- Lykov in c. 2011-2014
- Born: Eduard Evgenevich Lykov March 15, 1960 Moscow, Russian SSR
- Died: November 2014 (aged 54) Pishchalauski Castle, Minsk, Belarus
- Cause of death: Execution by shooting
- Criminal status: Executed
- Conviction: Murder with aggravating circumstances (5 counts)
- Criminal penalty: Death

Details
- Victims: 5
- Span of crimes: 2002–2011
- Country: Belarus
- States: Minsk, Grodno
- Date apprehended: September 2011

= Eduard Lykov =

Russian-born Belarusian serial killer

Eduard Evgenevich Lykov (Эдуа́рд Евгеньевич Лыќов, Эдуард Яўгенавіч Лыкаў; March 15, 1960 – November 2014) was a Russian-born Belarusian criminal and serial killer, responsible for five murders between 2002 and 2011. Despite concerns from human rights activists over his possible Russian citizenship, his drunken state during the murders, and his petition for clemency, Lykov was sentenced to death by the Minsk Regional Court, and subsequently executed in 2014.

==Early life==
Little is known about Lykov's early life. He was a Muscovite, was married and had two children (a son living in Russia and a daughter living in Germany), with whom he didn't keep in contact. Lykov and his mother moved to the city of Baranavichy at an unknown time, dropping their Russian citizenship in favour of Belarusian. While living in the country, he was at various times convicted of theft, robbery, embezzlement, hooliganism and not paying his alimony. While serving time in prison, Lykov met 38-year-old Viktor Gladky, who would later become his first victim.

==Murders==
===Viktor Gladky and his mother===
In October 2002, Lykov visited Gladky's house in the village of Kirsha, Minsk Region, with the latter's mother present there as well. According to Lykov, he and Viktor were talking normally when Gladky mentioned how good his life was. Soon after, a quarrel started between the two, with Lykov beating Gladky with his hands, feet, wooden logs and other objects. Gladky's mother started screaming, grabbing a knife and threatening to kill Lykov if he persisted. However, Lykov managed to get the knife away from her hands and stabbed the woman multiple times. After she died, he put her bloodied body on the sofa. While Lykov was cleaning up the crime scene, he overheard the barely-living Viktor trying to say something to him. In order to prevent being identified, Lykov grabbed an axe and hit Gladky on the head, killing him instantly.
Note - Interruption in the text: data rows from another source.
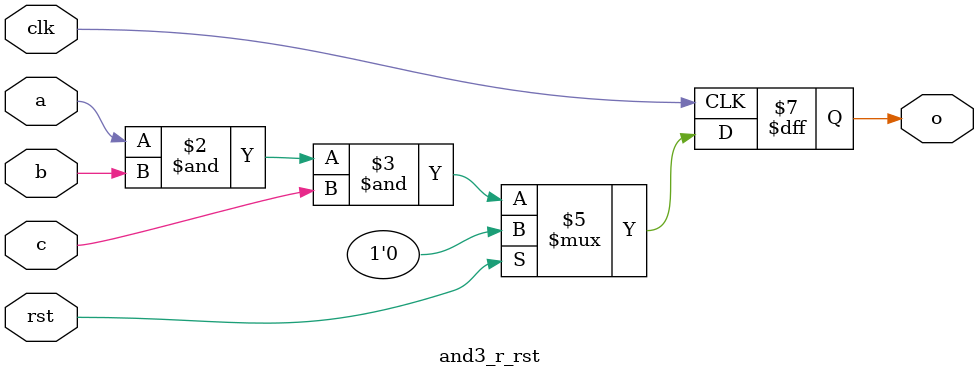
<source format=v>
module and3_r_rst(
    input a,
    input b,
    input c,
    input clk,
    input rst,
    output reg o
);

always @ (posedge clk) begin
    if (rst)
        o <= 1'b0;
    else
        o <= a & b & c;
end

endmodule
</source>
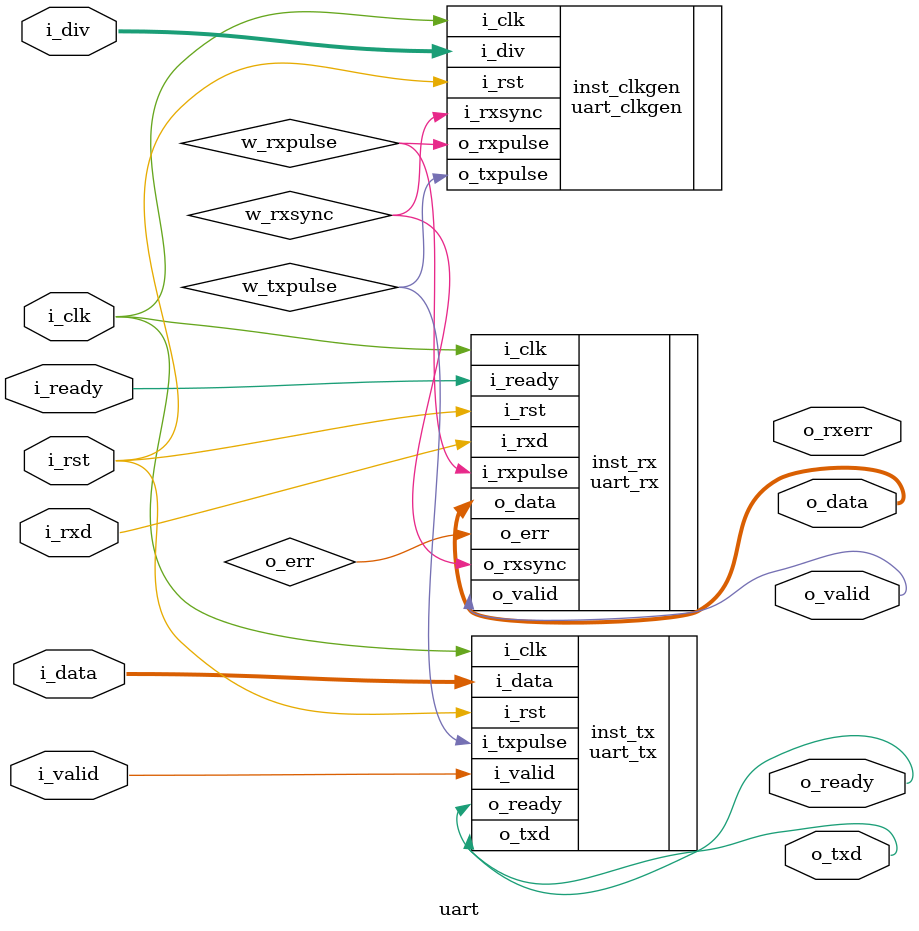
<source format=v>
module uart #(
    parameter DIV_BITS = 10
) (
    input i_clk,
    input i_rst,

    input [DIV_BITS-1:0] i_div,

    input i_rxd,
    output o_txd,

    output [8-1:0] o_data,              //Output data
    output o_valid,                     //Finish output process
    input i_ready,                      //Ready to recieve

    input [8-1:0] i_data,               //Input data
    input i_valid,                      //Finish input process
    output o_ready,                     //Ready to send

    output o_rxerr

);

wire w_rxsync;

wire w_txpulse;
wire w_rxpulse;

uart_clkgen #(.DIV_BITS(DIV_BITS)) inst_clkgen (
    .i_clk(i_clk),
    .i_rst(i_rst),
    .i_div(i_div),
    .i_rxsync(w_rxsync),
    .o_txpulse(w_txpulse),
    .o_rxpulse(w_rxpulse)
);

uart_rx inst_rx (
    .o_data(o_data),
    .o_valid(o_valid),
    .i_ready(i_ready),

    .i_clk(i_clk),
    .i_rst(i_rst),

    .i_rxd(i_rxd),

    .i_rxpulse(w_rxpulse),   
    
    .o_err(o_err),
    .o_rxsync(w_rxsync)
);

uart_tx inst_tx (
    .i_data(i_data),
    .i_valid(i_valid),
    .o_ready(o_ready),

    .i_clk(i_clk),
    .i_rst(i_rst),

    .o_txd(o_txd),

    .i_txpulse(w_txpulse)
);
    
endmodule
</source>
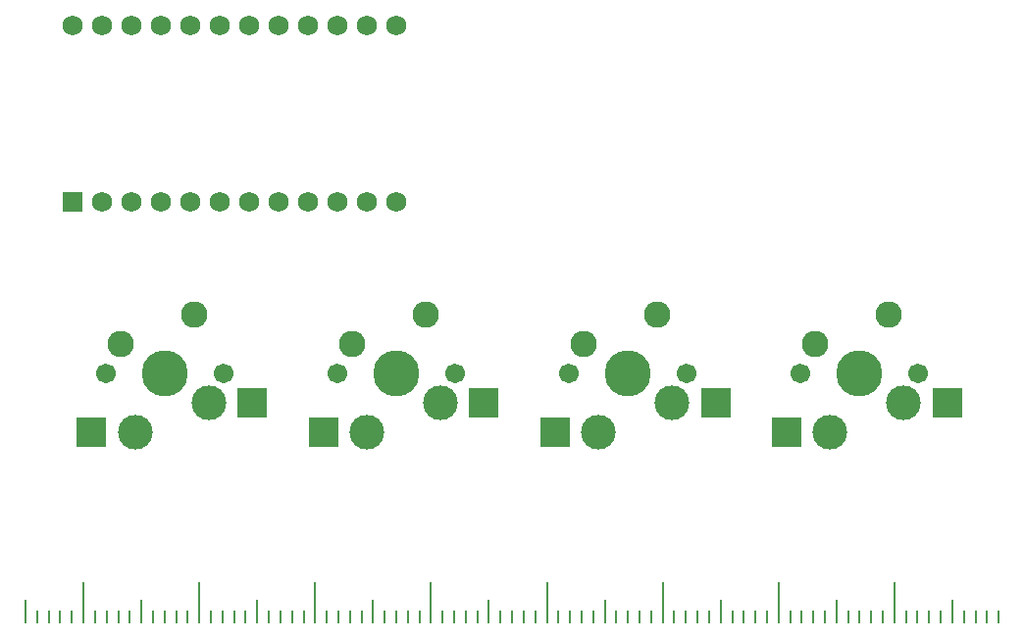
<source format=gbr>
%TF.GenerationSoftware,KiCad,Pcbnew,7.0.6*%
%TF.CreationDate,2023-08-10T21:51:54+02:00*%
%TF.ProjectId,pcb,7063622e-6b69-4636-9164-5f7063625858,rev?*%
%TF.SameCoordinates,Original*%
%TF.FileFunction,Soldermask,Bot*%
%TF.FilePolarity,Negative*%
%FSLAX46Y46*%
G04 Gerber Fmt 4.6, Leading zero omitted, Abs format (unit mm)*
G04 Created by KiCad (PCBNEW 7.0.6) date 2023-08-10 21:51:54*
%MOMM*%
%LPD*%
G01*
G04 APERTURE LIST*
%ADD10C,0.200000*%
%ADD11R,1.752600X1.752600*%
%ADD12C,1.752600*%
%ADD13C,1.701800*%
%ADD14C,3.000000*%
%ADD15C,3.987800*%
%ADD16R,2.550000X2.500000*%
%ADD17C,2.286000*%
G04 APERTURE END LIST*
D10*
X94000000Y-74000000D02*
X94000000Y-73000000D01*
X103000000Y-74000000D02*
X103000000Y-73000000D01*
X95000000Y-74000000D02*
X95000000Y-73000000D01*
X25000000Y-74000000D02*
X25000000Y-73000000D01*
X32000000Y-74000000D02*
X32000000Y-73000000D01*
X91000000Y-74000000D02*
X91000000Y-72000000D01*
X45000000Y-74000000D02*
X45000000Y-73000000D01*
X90000000Y-74000000D02*
X90000000Y-73000000D01*
X88000000Y-74000000D02*
X88000000Y-73000000D01*
X40000000Y-74000000D02*
X40000000Y-73000000D01*
X39000000Y-74000000D02*
X39000000Y-73000000D01*
X29000000Y-74000000D02*
X29000000Y-73000000D01*
X51000000Y-74000000D02*
X51000000Y-72000000D01*
X59000000Y-74000000D02*
X59000000Y-73000000D01*
X99000000Y-74000000D02*
X99000000Y-73000000D01*
X65000000Y-74000000D02*
X65000000Y-73000000D01*
X84000000Y-74000000D02*
X84000000Y-73000000D01*
X49000000Y-74000000D02*
X49000000Y-73000000D01*
X30000000Y-74000000D02*
X30000000Y-73000000D01*
X79000000Y-74000000D02*
X79000000Y-73000000D01*
X24000000Y-74000000D02*
X24000000Y-73000000D01*
X82000000Y-74000000D02*
X82000000Y-73000000D01*
X102000000Y-74000000D02*
X102000000Y-73000000D01*
X23000000Y-74000000D02*
X23000000Y-73000000D01*
X104000000Y-74000000D02*
X104000000Y-73000000D01*
X38000000Y-74000000D02*
X38000000Y-73000000D01*
X58000000Y-74000000D02*
X58000000Y-73000000D01*
X101000000Y-74000000D02*
X101000000Y-72000000D01*
X50000000Y-74000000D02*
X50000000Y-73000000D01*
X70000000Y-74000000D02*
X70000000Y-73000000D01*
X76000000Y-74000000D02*
X76000000Y-70500000D01*
X26000000Y-74000000D02*
X26000000Y-70500000D01*
X96000000Y-74000000D02*
X96000000Y-70500000D01*
X61000000Y-74000000D02*
X61000000Y-72000000D01*
X53000000Y-74000000D02*
X53000000Y-73000000D01*
X55000000Y-74000000D02*
X55000000Y-73000000D01*
X105000000Y-74000000D02*
X105000000Y-73000000D01*
X56000000Y-74000000D02*
X56000000Y-70500000D01*
X33000000Y-74000000D02*
X33000000Y-73000000D01*
X27000000Y-74000000D02*
X27000000Y-73000000D01*
X97000000Y-74000000D02*
X97000000Y-73000000D01*
X72000000Y-74000000D02*
X72000000Y-73000000D01*
X37000000Y-74000000D02*
X37000000Y-73000000D01*
X92000000Y-74000000D02*
X92000000Y-73000000D01*
X22000000Y-74000000D02*
X22000000Y-73000000D01*
X89000000Y-74000000D02*
X89000000Y-73000000D01*
X35000000Y-74000000D02*
X35000000Y-73000000D01*
X98000000Y-74000000D02*
X98000000Y-73000000D01*
X46000000Y-74000000D02*
X46000000Y-70500000D01*
X100000000Y-74000000D02*
X100000000Y-73000000D01*
X87000000Y-74000000D02*
X87000000Y-73000000D01*
X43000000Y-74000000D02*
X43000000Y-73000000D01*
X68000000Y-74000000D02*
X68000000Y-73000000D01*
X81000000Y-74000000D02*
X81000000Y-72000000D01*
X60000000Y-74000000D02*
X60000000Y-73000000D01*
X74000000Y-74000000D02*
X74000000Y-73000000D01*
X71000000Y-74000000D02*
X71000000Y-72000000D01*
X43000000Y-74000000D02*
X43000000Y-73000000D01*
X66000000Y-74000000D02*
X66000000Y-70500000D01*
X80000000Y-74000000D02*
X80000000Y-73000000D01*
X63000000Y-74000000D02*
X63000000Y-73000000D01*
X78000000Y-74000000D02*
X78000000Y-73000000D01*
X64000000Y-74000000D02*
X64000000Y-73000000D01*
X48000000Y-74000000D02*
X48000000Y-73000000D01*
X44000000Y-74000000D02*
X44000000Y-73000000D01*
X86000000Y-74000000D02*
X86000000Y-70500000D01*
X34000000Y-74000000D02*
X34000000Y-73000000D01*
X69000000Y-74000000D02*
X69000000Y-73000000D01*
X45000000Y-74000000D02*
X45000000Y-73000000D01*
X41000000Y-74000000D02*
X41000000Y-72000000D01*
X75000000Y-74000000D02*
X75000000Y-73000000D01*
X31000000Y-74000000D02*
X31000000Y-72000000D01*
X85000000Y-74000000D02*
X85000000Y-73000000D01*
X21000000Y-74000000D02*
X21000000Y-72000000D01*
X93000000Y-74000000D02*
X93000000Y-73000000D01*
X73000000Y-74000000D02*
X73000000Y-73000000D01*
X57000000Y-74000000D02*
X57000000Y-73000000D01*
X67000000Y-74000000D02*
X67000000Y-73000000D01*
X47000000Y-74000000D02*
X47000000Y-73000000D01*
X54000000Y-74000000D02*
X54000000Y-73000000D01*
X28000000Y-74000000D02*
X28000000Y-73000000D01*
X52000000Y-74000000D02*
X52000000Y-73000000D01*
X36000000Y-74000000D02*
X36000000Y-70500000D01*
X42000000Y-74000000D02*
X42000000Y-73000000D01*
X83000000Y-74000000D02*
X83000000Y-73000000D01*
X62000000Y-74000000D02*
X62000000Y-73000000D01*
X44000000Y-74000000D02*
X44000000Y-73000000D01*
X77000000Y-74000000D02*
X77000000Y-73000000D01*
D11*
%TO.C,J1*%
X25030000Y-37620000D03*
D12*
X27570000Y-37620000D03*
X30110000Y-37620000D03*
X32650000Y-37620000D03*
X35190000Y-37620000D03*
X37730000Y-37620000D03*
X40270000Y-37620000D03*
X42810000Y-37620000D03*
X45350000Y-37620000D03*
X47890000Y-37620000D03*
X50430000Y-37620000D03*
X52970000Y-37620000D03*
X52970000Y-22380000D03*
X50430000Y-22380000D03*
X47890000Y-22380000D03*
X45350000Y-22380000D03*
X42810000Y-22380000D03*
X40270000Y-22380000D03*
X37730000Y-22380000D03*
X35190000Y-22380000D03*
X32650000Y-22380000D03*
X30110000Y-22380000D03*
X27570000Y-22380000D03*
X25030000Y-22380000D03*
%TD*%
D13*
%TO.C,MX2*%
X67920000Y-52500000D03*
D14*
X70460000Y-57580000D03*
D15*
X73000000Y-52500000D03*
D14*
X76810000Y-55040000D03*
D13*
X78080000Y-52500000D03*
D16*
X66710000Y-57580000D03*
D17*
X75540000Y-47420000D03*
X69190000Y-49960000D03*
D16*
X80560000Y-55040000D03*
%TD*%
D13*
%TO.C,MX3*%
X47920000Y-52500000D03*
D14*
X50460000Y-57580000D03*
D15*
X53000000Y-52500000D03*
D14*
X56810000Y-55040000D03*
D13*
X58080000Y-52500000D03*
D16*
X46710000Y-57580000D03*
D17*
X55540000Y-47420000D03*
X49190000Y-49960000D03*
D16*
X60560000Y-55040000D03*
%TD*%
D13*
%TO.C,MX1*%
X87920000Y-52500000D03*
D14*
X90460000Y-57580000D03*
D15*
X93000000Y-52500000D03*
D14*
X96810000Y-55040000D03*
D13*
X98080000Y-52500000D03*
D16*
X86710000Y-57580000D03*
D17*
X95540000Y-47420000D03*
X89190000Y-49960000D03*
D16*
X100560000Y-55040000D03*
%TD*%
D13*
%TO.C,MX4*%
X27920000Y-52500000D03*
D14*
X30460000Y-57580000D03*
D15*
X33000000Y-52500000D03*
D14*
X36810000Y-55040000D03*
D13*
X38080000Y-52500000D03*
D16*
X26710000Y-57580000D03*
D17*
X35540000Y-47420000D03*
X29190000Y-49960000D03*
D16*
X40560000Y-55040000D03*
%TD*%
M02*

</source>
Lykov evaded suspicion, as Viktor's drunken brother, Mikhail, believing he had committed the double murder, falsely confessed to the crime. He was sentenced to serve 8 years in prison, and was released in 2010, a year before the actual perpetrator was captured.

===His girlfriend's former roommate===
On June 10, 2004, while in Grodno apartment of his girlfriend's former roommate, only identified as F., Lykov began arguing with the man. Shortly after, he stabbed F. at least 11 times in the back with a knife before hitting him on the head at least 3 times with an axe. The corpse was then dismembered, and the pieces were buried in a nearby forest.

===Kashperova===
In that same apartment, in which the homeless Lykov lived only from time to time, on March 19, 2011, he killed his ex-girlfriend, Kashperova. Lykov hit her at least 2 times on the head with metal dumbbells, at least 2 times to the back of the neck, in the back and, in the end, tied a piece of cloth around her neck. Kashperova's body was then moved to the bathroom and hidden under a pile of clothes. Following the murder, Lykov lived in the apartment for about a week.

===Grigorenko===
Lykov eventually settled in the village of Zhdanovichy, in the Minsk Region, where he met a 74-year-old pensioner named Grigorenko. On September 18, 2011, the two men were in Grigorenko's yard shed, when they began quarrelling. Noticing a metal pipe on the windowsill, Lykov grabbed it and hit Grigorenko six times with it, killing him. After reassuring himself that he was dead, Lykov stole 150 rubles that were in the victim's pocket.

==Trial, sentence and death==
After being monitored for some time, Eduard Lykov was eventually captured by the authorities. During the interrogation, he voluntarily confessed to all of his crimes (despite alleging that the policemen "helped" him by giving him alcohol), trying to explain that it was only arguing gone wrong. After changing three lawyers, Lykov, presenting himself as a "non-Christian" at the trial, pleaded for life imprisonment. However, the Minsk Regional Court was not lenient with him and sentenced him to death.

The sentence stirred up controversy, as human rights organizations aiming to abolish the death penalty in the country argued that Lykov shouldn't be executed because of his Russian citizenship. The Russian embassy in Minsk checked the claims, but no such citizenship was found. As for the convict himself, he wrote a petition for clemency to President Alexander Lukashenko, which was subsequently denied. In November 2014, Eduard Lykov was executed in Minsk.